For the string "file", search the entries below and copy every line where it appears.
━━━━━ DATA EXCERPTS
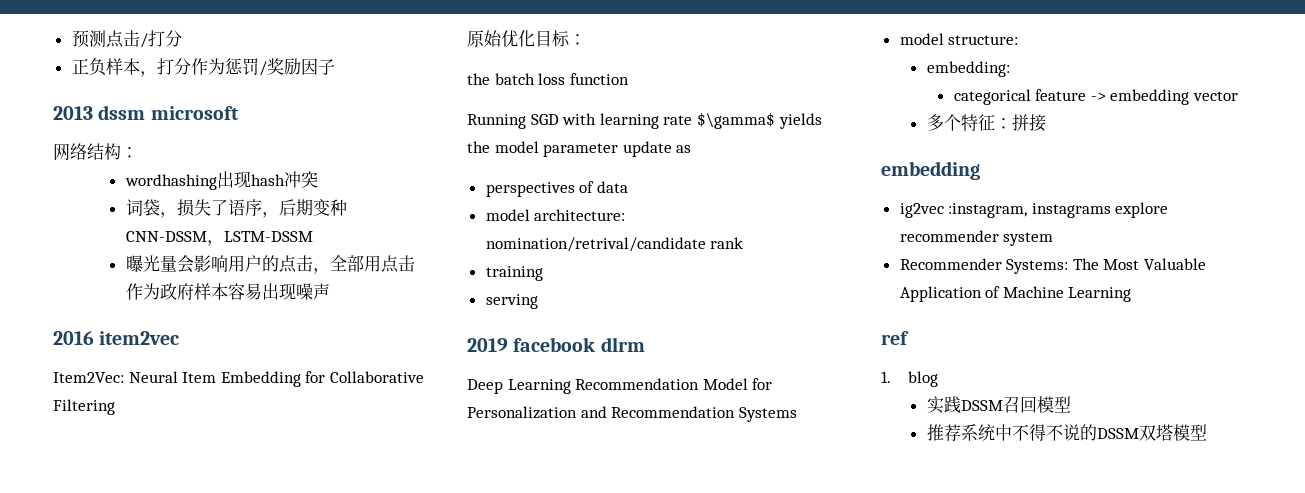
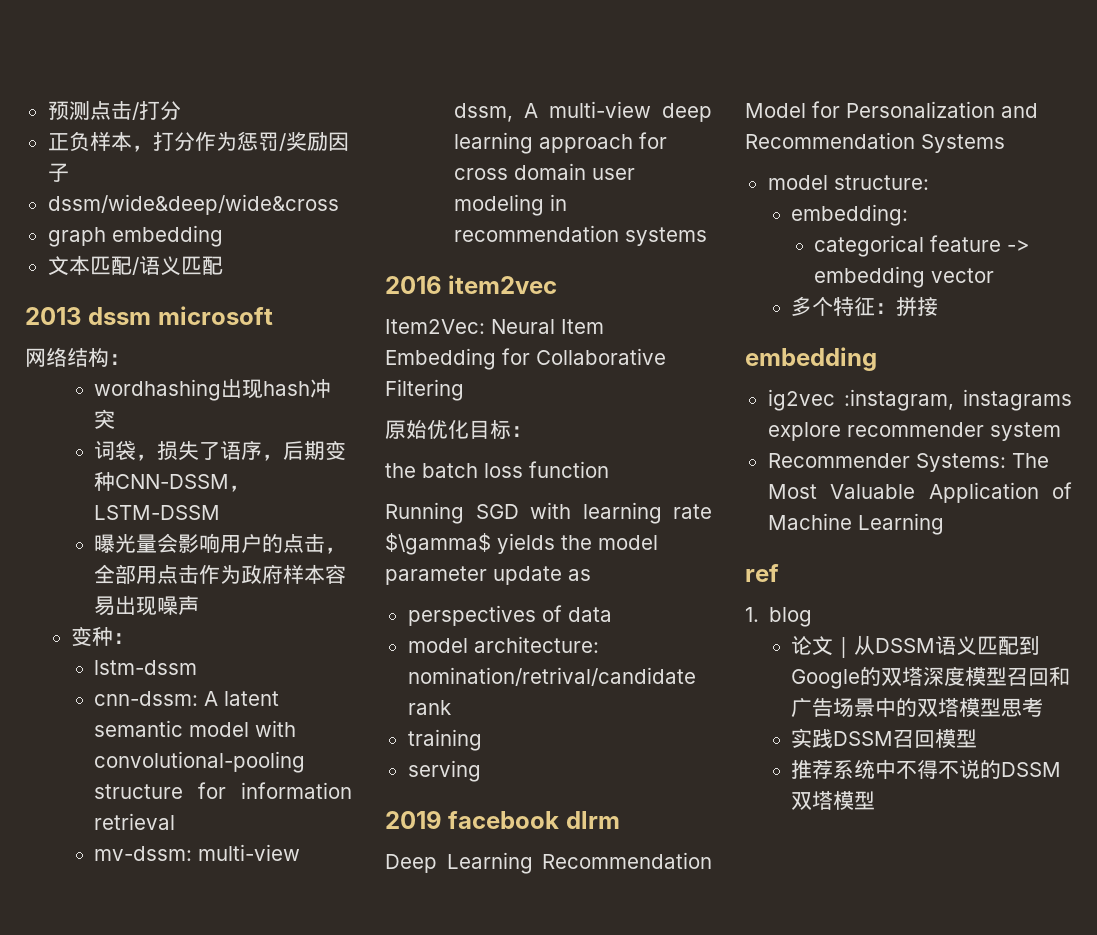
(335, 67) none -> [47,194,339,215] [47,225,223,247] [47,255,223,276] // dssm/wide&deep/wide&cross // graph embedding // 文本匹配/语义匹配
(330, 291) none -> [71,626,135,646] [94,660,198,675] [94,691,280,706] [94,720,297,737] [94,751,306,773] [94,782,352,799] [94,813,176,830] [94,844,301,861] [454,101,712,122] [454,132,668,154] [454,163,636,180] [454,194,568,216] [454,225,708,246] // 变种： // lstm-dssm // cnn-dssm: A latent semantic model with convolutional-pooling structure for information retrieval // mv-dssm: multi-view dssm, A multi-view deep learning approach for cross domain user modeling in recommendation systems
(938, 379) none -> [791,635,1041,658] [791,666,1071,689] [791,697,1044,718] // 论文｜从DSSM语义匹配到Google的双塔深度模型召回和广告场景中的双塔模型思考

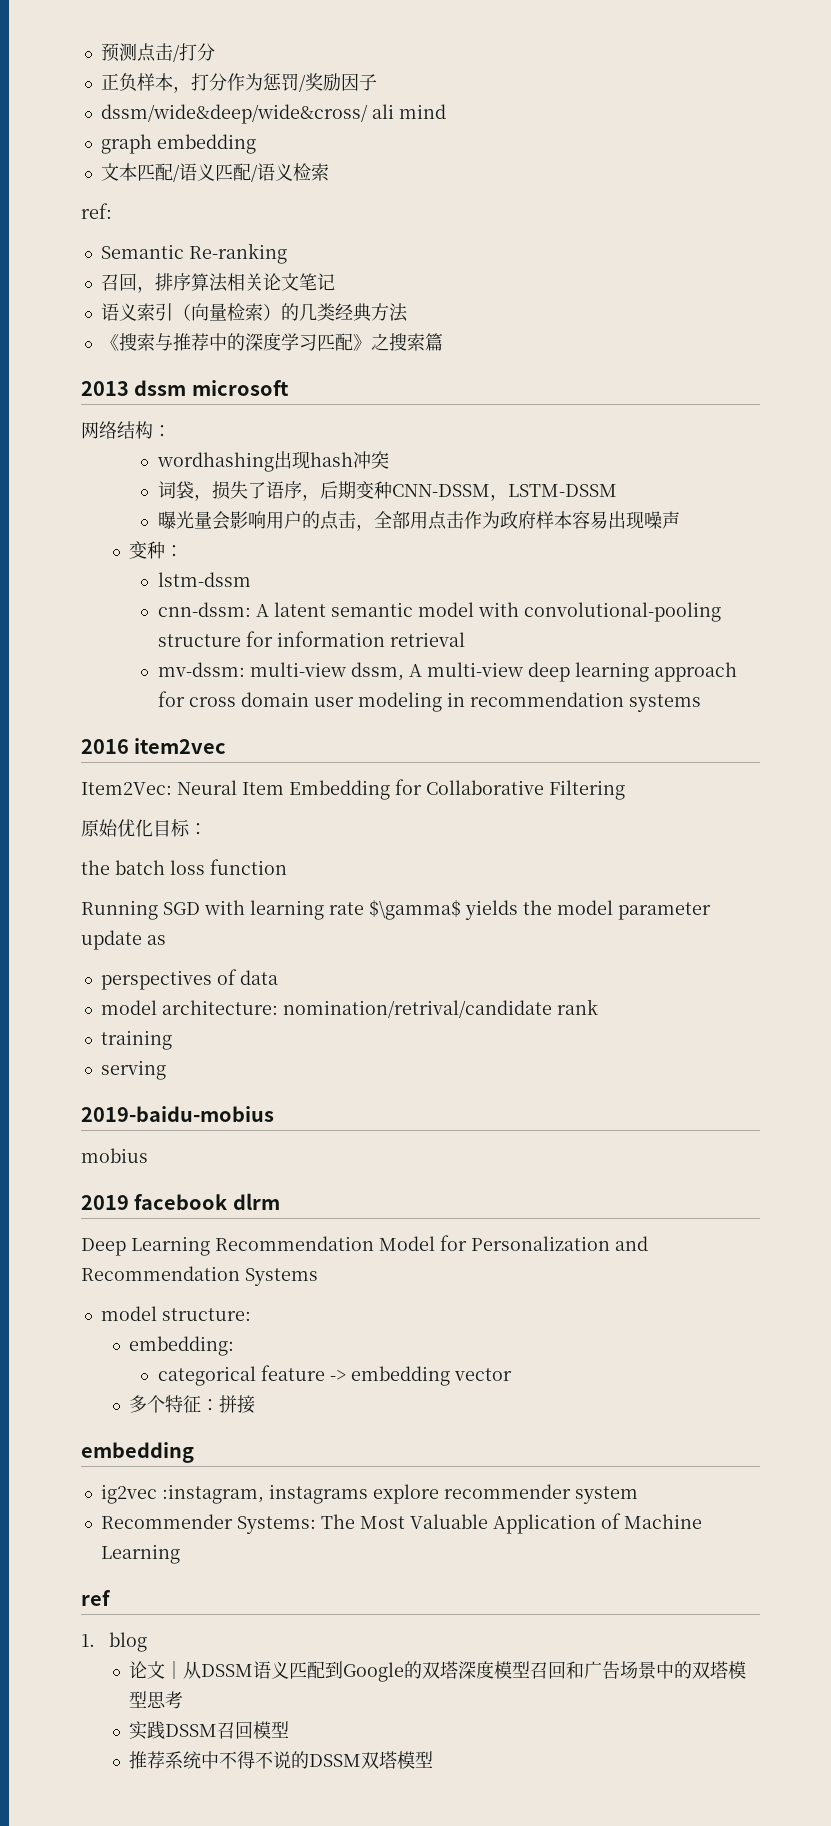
[47,194,339,215] dssm/wide&deep/wide&cross -> [100,104,446,124] dssm/wide&deep/wide&cross/ ali mind
(223, 265) none -> [250,163,329,182] [81,203,112,219] [100,243,287,264] [100,273,335,293] [100,303,408,322] [100,333,443,351] /语义检索 // ref: // Semantic Re-ranking // 召回，排序算法相关论文笔记 // 语义索引（向量检索）的几类经典方法 // 《搜索与推荐中的深度学习匹配》之搜索篇
(481, 771) none -> [81,1106,274,1122] [81,1148,148,1163] // 2019-baidu-mobius // mobius

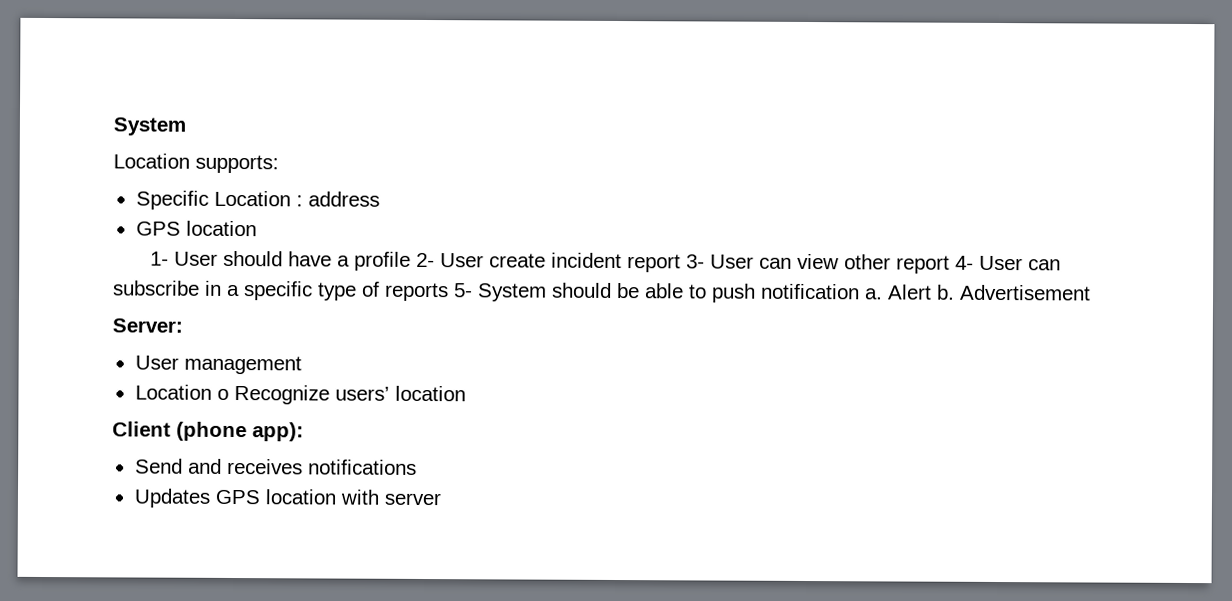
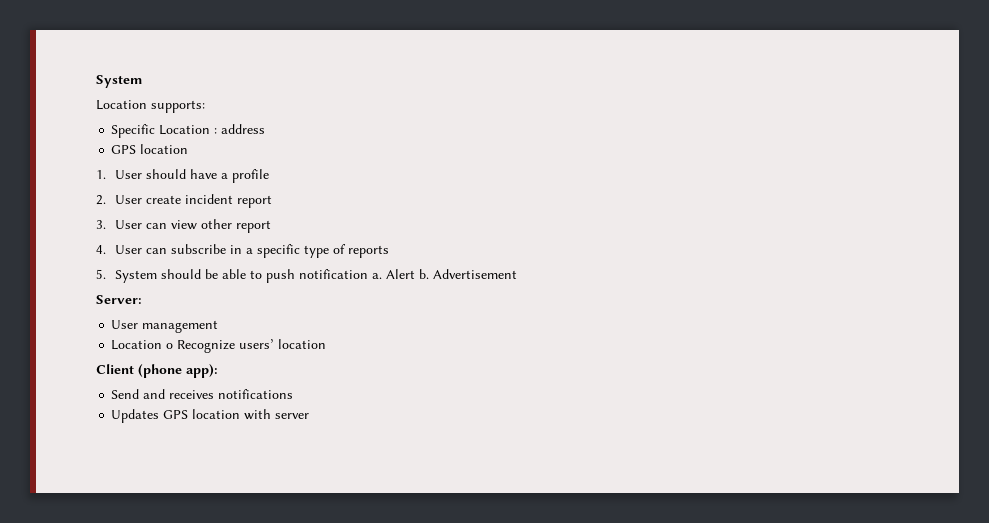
[149,251,169,266] 1- -> [96,170,106,179] 1.
[415,252,435,268] 2- -> [96,195,106,205] // 2.
[685,254,705,269] 3- -> [96,220,106,229] // 3.
[954,255,974,270] 4- -> [96,245,106,254] // 4.
[454,283,473,298] 5- -> [96,269,106,279] // 5.

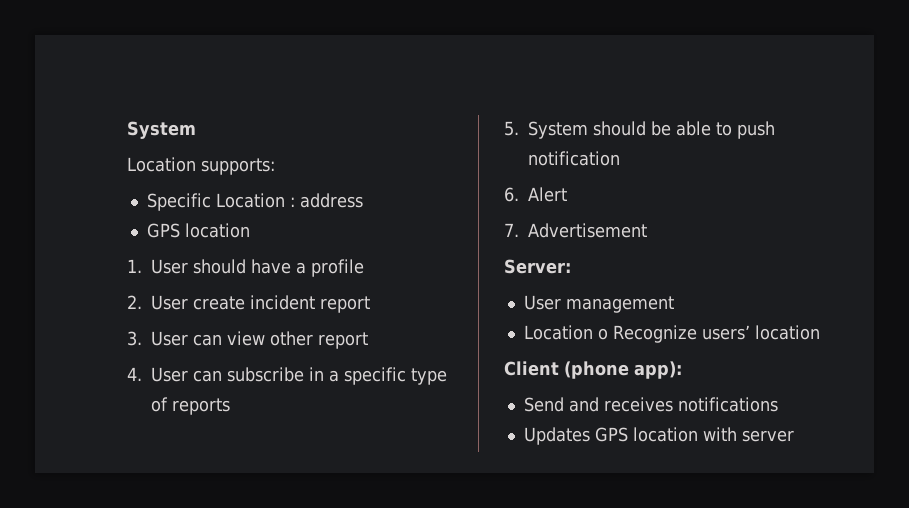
[372,273,383,279] a. -> [504,187,519,202] // 6.
[419,269,430,279] b. -> [504,223,519,237] // 7.

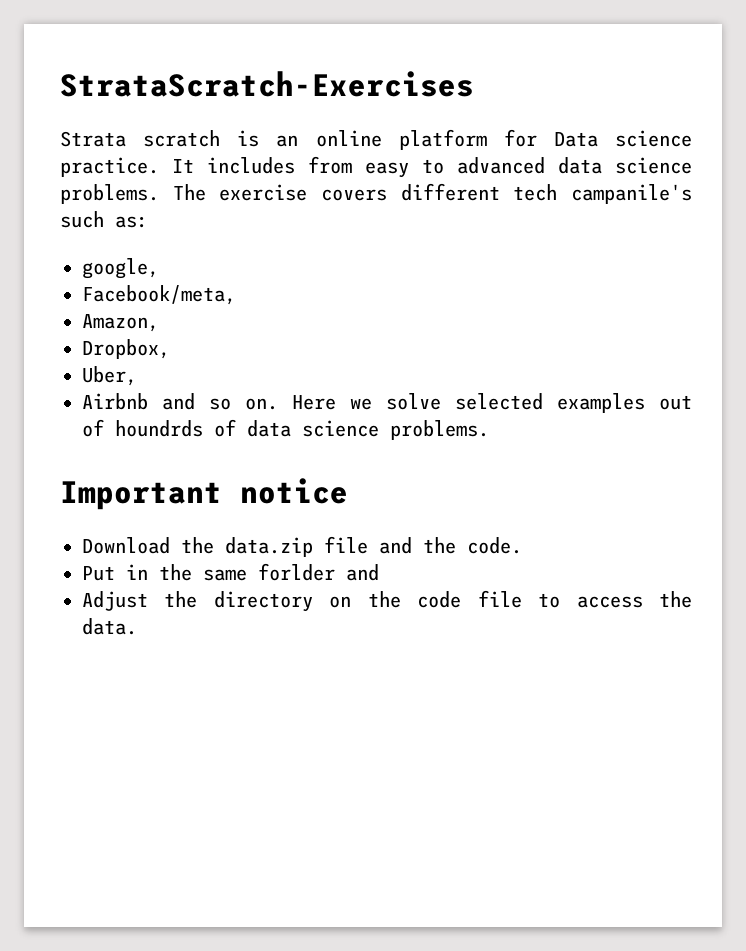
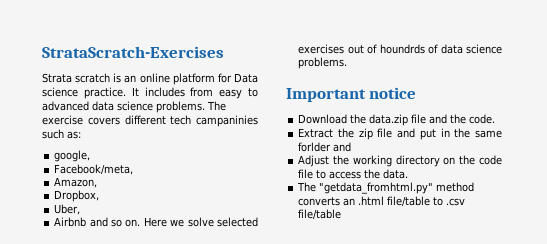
[571,184,692,204] campanile's -> [196,115,258,127] campaninies
[557,393,645,413] examples -> [298,44,345,54] exercises
[82,566,115,581] Put -> [298,128,436,140] Extract the zip file and put
(198, 599) none -> [352,155,392,167] working
(137, 626) none -> [297,182,475,194] [298,196,466,207] [298,209,342,220] // The "getdata_fromhtml.py" method converts an .html file/table to .csv file/table

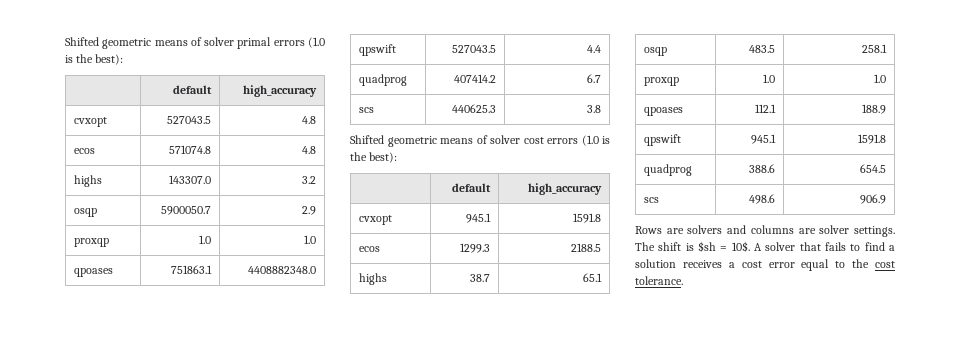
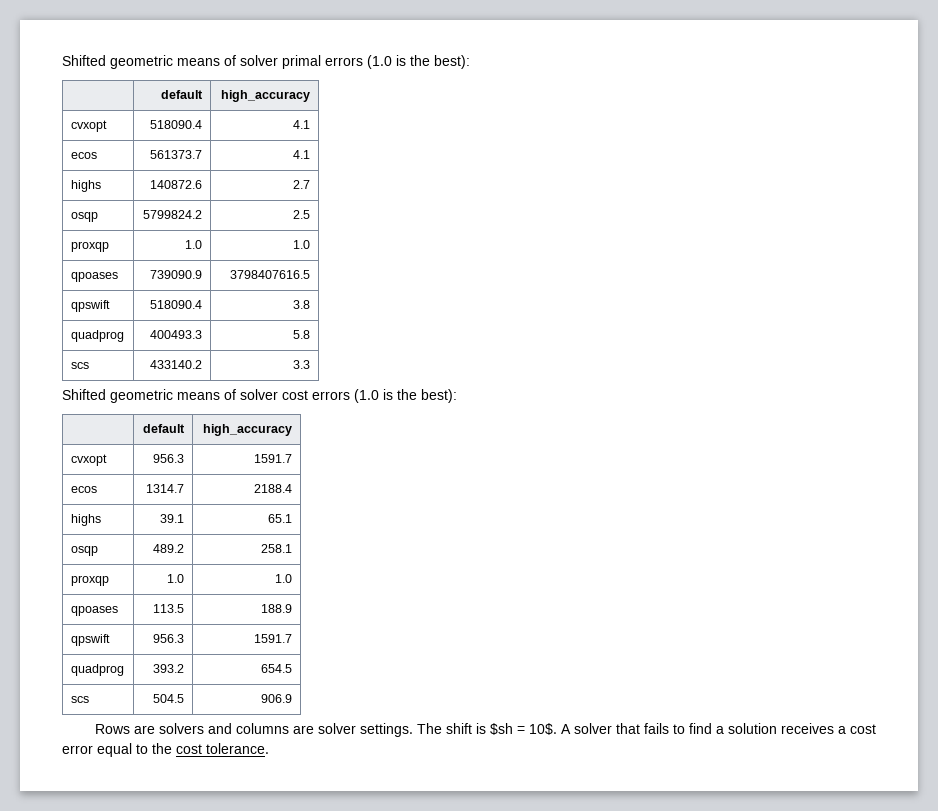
[167,116,212,124] [302,116,317,124] [73,148,95,154] [169,145,212,154] [302,146,317,154] [73,175,102,187] [169,175,212,184] [302,176,317,184] [73,208,97,217] [161,206,212,215] [302,206,317,215] [73,238,109,247] [199,235,212,244] [304,235,317,244] [73,268,113,277] [171,265,213,274] [248,266,317,274] [358,44,396,56] [452,45,497,53] [587,45,602,53] [358,74,407,86] [454,74,497,83] [587,74,602,83] [358,107,374,113] [452,104,497,113] [587,105,602,113] 527043.5 | 4.8 // ecos | 571074.8 | 4.8 // highs | 143307.0 | 3.2 // osqp | 5900050.7 | 2.9 // proxqp | 1.0 | 1.0 // qpoases | 751863.1 | 4408882348.0 // qpswift | 527043.5 | 4.4 // quadprog | 407414.2 | 6.7 // scs | 440625.3 | 3.8 -> [150,120,203,129] [293,120,311,129] [70,152,97,159] [150,150,203,159] [293,150,311,159] [70,180,101,192] [150,180,203,189] [293,180,311,189] [70,212,98,222] [143,210,203,219] [293,210,311,219] [70,241,109,252] [185,240,203,249] [293,240,311,249] [70,272,118,282] [150,270,203,279] [230,270,311,279] [70,300,110,312] [150,300,203,309] [293,300,311,309] [70,330,124,342] [150,330,203,339] [293,330,311,339] [70,362,89,369] [150,360,203,369] [293,360,311,369] 518090.4 | 4.1 // ecos | 561373.7 | 4.1 // highs | 140872.6 | 2.7 // osqp | 5799824.2 | 2.5 // proxqp | 1.0 | 1.0 // qpoases | 739090.9 | 3798407616.5 // qpswift | 518090.4 | 3.8 // quadprog | 400493.3 | 5.8 // scs | 433140.2 | 3.3
[466,213,492,223] [573,213,602,223] [358,246,380,252] [460,243,491,253] [571,243,602,252] [358,273,387,285] [470,274,491,282] 945.1 | 1591.8 // ecos | 1299.3 | 2188.5 // highs | 38.7 -> [153,454,185,463] [254,454,293,463] [70,486,97,493] [146,484,185,493] [254,484,293,493] [70,514,101,526] [160,514,185,523] 956.3 | 1591.7 // ecos | 1314.7 | 2188.4 // highs | 39.1
[749,45,776,53] 483.5 -> [153,544,185,553] 489.2
[755,104,777,113] 112.1 -> [153,604,185,613] 113.5
[751,134,777,144] [858,134,887,144] [643,164,692,176] [749,164,776,173] 945.1 | 1591.8 // quadprog | 388.6 -> [153,634,185,643] [254,634,293,643] [70,664,124,676] [153,664,185,673] 956.3 | 1591.7 // quadprog | 393.2
[749,194,776,204] 498.6 -> [153,694,185,703] 504.5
━━━━━━━━━━
▸ **TASK OUTPUT**:
[82,566,115,581] Put -> [298,128,436,140] Extract the zip file and put
(137, 626) none -> [297,182,475,194] [298,196,466,207] [298,209,342,220] // The "getdata_fromhtml.py" method converts an .html file/table to .csv file/table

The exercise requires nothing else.